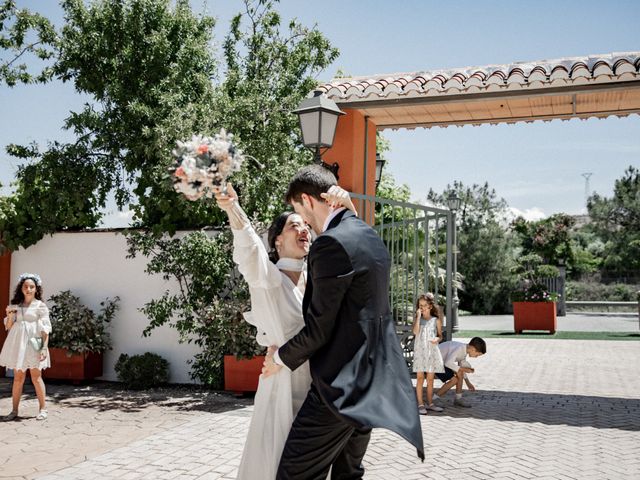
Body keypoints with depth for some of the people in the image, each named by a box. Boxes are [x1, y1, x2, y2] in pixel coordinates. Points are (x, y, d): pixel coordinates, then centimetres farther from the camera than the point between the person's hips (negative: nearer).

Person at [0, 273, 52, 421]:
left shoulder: (40, 306, 0)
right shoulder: (15, 305, 12)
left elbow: (45, 329, -3)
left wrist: (45, 348, -11)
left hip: (33, 344, -4)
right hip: (18, 343, 4)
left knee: (36, 377, -2)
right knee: (18, 377, 7)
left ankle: (43, 409, 5)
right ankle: (14, 411, 12)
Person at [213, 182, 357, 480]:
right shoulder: (268, 277, -7)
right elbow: (250, 249, -27)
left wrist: (346, 206, -21)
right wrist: (232, 209, -47)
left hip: (321, 388, 5)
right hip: (283, 386, -5)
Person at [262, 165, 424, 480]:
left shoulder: (331, 243, -17)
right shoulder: (370, 237, 12)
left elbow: (319, 328, -16)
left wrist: (281, 358, 2)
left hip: (343, 383, -10)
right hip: (372, 378, 10)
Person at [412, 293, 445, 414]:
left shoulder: (436, 320, 6)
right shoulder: (418, 319, 3)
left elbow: (440, 335, 13)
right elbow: (415, 331, -15)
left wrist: (437, 339, -10)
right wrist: (418, 316, -14)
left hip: (432, 351, 2)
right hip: (420, 351, -2)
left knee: (430, 379, 8)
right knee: (420, 378, -3)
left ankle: (430, 403, 18)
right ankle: (420, 404, 1)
+++++
TO DO => Return every record exactly, leaving out the pictures.

YOUR SOLUTION =>
Body keypoints with depth for some of the people in the image, each named by a box. Boxes are [x1, y1, x2, y2] in pixel coordinates. Points are (x, y, d): pixel coordinates, then centimetres farther from the camera than the point between the person's hips (negative: nearer).

Person at [0, 273, 52, 421]:
left shoulder: (40, 306, 0)
right shoulder: (15, 305, 12)
left elbow: (45, 329, -3)
left wrist: (45, 348, -11)
left hip: (33, 344, -4)
right hip: (18, 343, 4)
left knee: (36, 377, -2)
right knee: (18, 377, 7)
left ankle: (43, 409, 5)
right ankle: (14, 411, 12)
Person at [213, 182, 357, 480]:
right shoulder: (268, 277, -7)
right elbow: (250, 249, -27)
left wrist: (346, 206, -21)
right wrist: (232, 209, -47)
left hip: (321, 388, 5)
right hip: (283, 386, -5)
Person at [262, 165, 424, 480]:
left shoulder: (331, 243, -17)
right shoulder: (370, 237, 12)
left elbow: (319, 328, -16)
left wrist: (281, 358, 2)
left hip: (343, 383, -10)
right hip: (372, 378, 10)
Person at [412, 293, 445, 414]:
left shoulder: (436, 320, 6)
right shoulder: (418, 319, 3)
left elbow: (440, 335, 13)
right elbow: (415, 331, -15)
left wrist: (437, 339, -10)
right wrist: (418, 316, -14)
left hip: (432, 351, 2)
right hip: (420, 351, -2)
left knee: (430, 379, 8)
right knee: (420, 378, -3)
left ankle: (430, 403, 18)
right ankle: (420, 404, 1)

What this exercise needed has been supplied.